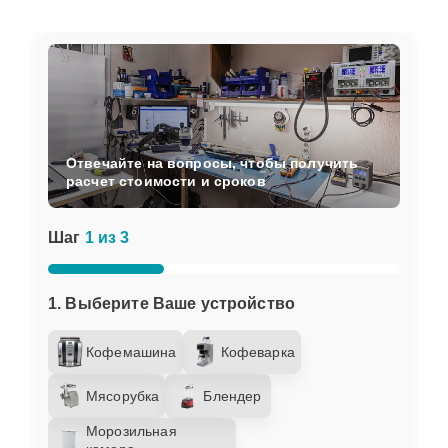
Отвечайте на вопросы, чтобы получить
расчет стоимости и сроков
Шаг
1 из 3
1. Выберите Ваше устройство
Кофемашина
Кофеварка
Мясорубка
Блендер
Морозильная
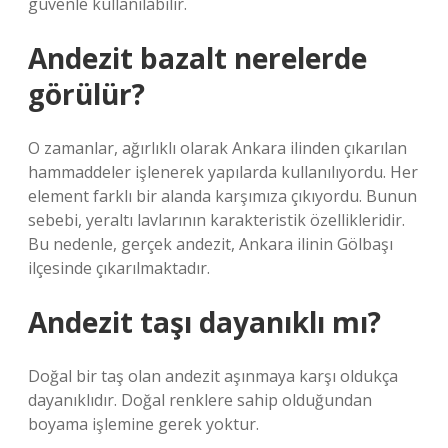
güvenle kullanılabilir.
Andezit bazalt nerelerde
görülür?
O zamanlar, ağırlıklı olarak Ankara ilinden çıkarılan
hammaddeler işlenerek yapılarda kullanılıyordu. Her
element farklı bir alanda karşımıza çıkıyordu. Bunun
sebebi, yeraltı lavlarının karakteristik özellikleridir.
Bu nedenle, gerçek andezit, Ankara ilinin Gölbaşı
ilçesinde çıkarılmaktadır.
Andezit taşı dayanıklı mı?
Doğal bir taş olan andezit aşınmaya karşı oldukça
dayanıklıdır. Doğal renklere sahip olduğundan
boyama işlemine gerek yoktur.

Task to complete: Using the listing above, pull out all lines that hold the word "Ankara".

Task output:
O zamanlar, ağırlıklı olarak Ankara ilinden çıkarılan
Bu nedenle, gerçek andezit, Ankara ilinin Gölbaşı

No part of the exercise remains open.